Le gusta que sea "el reino de las radios portátiles", "donde conviven la cumbia, la bachata, el reggaeton; es un concierto acústico muy gracioso". Y lo deslumbra "ponerse en el paseo, donde está la curva, en la reventazón de las rocas; no hay nadie que no se haya ido allí a mojar con la polola". Y "tradiciones formidables que no sé si siguen vivas ahora, pero que lo estaban hasta hace poco, como los fotógrafos con escenografías portátiles, o las vendedoras de hallulla con palta y arrollado que circulaban profusamente; y los vendedores de maní confitado y tostado, ni hablar, hacían legión".
Sueños exclusivistas
¿Habrá que sentir pena o pudor cuando se habla de Cartagena como la otrora "Deauville de América", la "Costa Azul de Chile", el balneario de las "walkirias chilenas"?
¿A qué se deben los lamentos?
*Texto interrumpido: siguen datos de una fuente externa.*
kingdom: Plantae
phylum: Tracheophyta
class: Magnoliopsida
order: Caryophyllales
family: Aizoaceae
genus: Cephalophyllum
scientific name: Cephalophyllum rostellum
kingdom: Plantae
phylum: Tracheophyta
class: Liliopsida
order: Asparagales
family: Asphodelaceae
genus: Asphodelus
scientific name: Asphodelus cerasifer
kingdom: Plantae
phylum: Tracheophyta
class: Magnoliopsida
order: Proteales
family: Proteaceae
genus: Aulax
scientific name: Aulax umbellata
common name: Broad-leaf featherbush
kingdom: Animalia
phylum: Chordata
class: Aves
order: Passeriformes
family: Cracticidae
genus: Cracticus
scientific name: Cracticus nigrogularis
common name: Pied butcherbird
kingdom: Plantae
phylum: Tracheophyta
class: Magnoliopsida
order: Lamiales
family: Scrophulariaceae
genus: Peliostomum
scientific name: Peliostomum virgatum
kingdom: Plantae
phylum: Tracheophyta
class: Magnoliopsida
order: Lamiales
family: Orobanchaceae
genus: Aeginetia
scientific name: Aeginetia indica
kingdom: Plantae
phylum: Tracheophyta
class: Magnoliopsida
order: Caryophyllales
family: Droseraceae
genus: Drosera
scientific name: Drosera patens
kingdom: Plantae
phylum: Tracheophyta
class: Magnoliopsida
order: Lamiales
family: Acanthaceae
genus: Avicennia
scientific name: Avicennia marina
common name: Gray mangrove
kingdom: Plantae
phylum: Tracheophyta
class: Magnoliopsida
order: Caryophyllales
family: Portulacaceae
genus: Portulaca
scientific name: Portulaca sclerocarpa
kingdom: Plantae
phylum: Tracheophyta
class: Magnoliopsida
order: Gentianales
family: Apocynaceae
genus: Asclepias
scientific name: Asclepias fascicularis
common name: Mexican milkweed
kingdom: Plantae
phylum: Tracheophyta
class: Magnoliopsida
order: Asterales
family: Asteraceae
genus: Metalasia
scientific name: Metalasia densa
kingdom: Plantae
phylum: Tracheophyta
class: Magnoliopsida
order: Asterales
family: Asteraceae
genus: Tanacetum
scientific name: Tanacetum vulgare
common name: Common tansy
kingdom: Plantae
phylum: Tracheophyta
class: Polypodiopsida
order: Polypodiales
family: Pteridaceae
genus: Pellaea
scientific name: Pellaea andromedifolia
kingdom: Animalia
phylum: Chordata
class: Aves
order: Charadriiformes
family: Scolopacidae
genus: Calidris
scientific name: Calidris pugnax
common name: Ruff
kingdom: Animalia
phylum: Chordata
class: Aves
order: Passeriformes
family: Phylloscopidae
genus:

Llegó el tren en 1921, luego las políticas de masificación del turismo impulsadas por Carlos Ibáñez; lo que fue llenando cada vez más el balneario. Hay quienes creen que los trabajadores arruinaron el sueño del balneario europeo. Lo que pasó en realidad es que la ciudad no aumentó su infraestructura de acuerdo al crecimiento de la población; que los antiguos veraneantes ya no podían disfrutar del balneario en exclusiva, así es que lo dejaron. Que, entonces, sus casas se reconvirtieron en pensiones y hosterías o simplemente quedaron abandonadas y se deterioraron.
"Naturalmente esta era una ciudad destinada a otra cosa", dice Skármeta, "pero los sueños exclusivistas cambiaron en todo el planeta. Es bueno, es lindo que existan playas donde se expresa la masividad de la democracia". Playas, precisamente, como Cartagena y -según se lee en una crónica de Pedro Lemebel- "su aglomeración poblacional chorreando de entusiasmo el asoleado enero"; ese "circo playero" que sigue, donde "ríe y compra y se enguata de cerveza el bullicioso carnaval plebeyo".
También le gustaba a Couve: "En Cartagena me hizo muy bien mirar a todo ese gentío en el verano, porque cuando hay ochenta mil personas con unos melones tuna de sombrero pasando por debajo de tu balcón, no hay gobierno militar ni nada: hay un mar humano que no hay cómo dominarlo, y eso me entusiasmó mucho". "En Cartagena me sentí en democracia".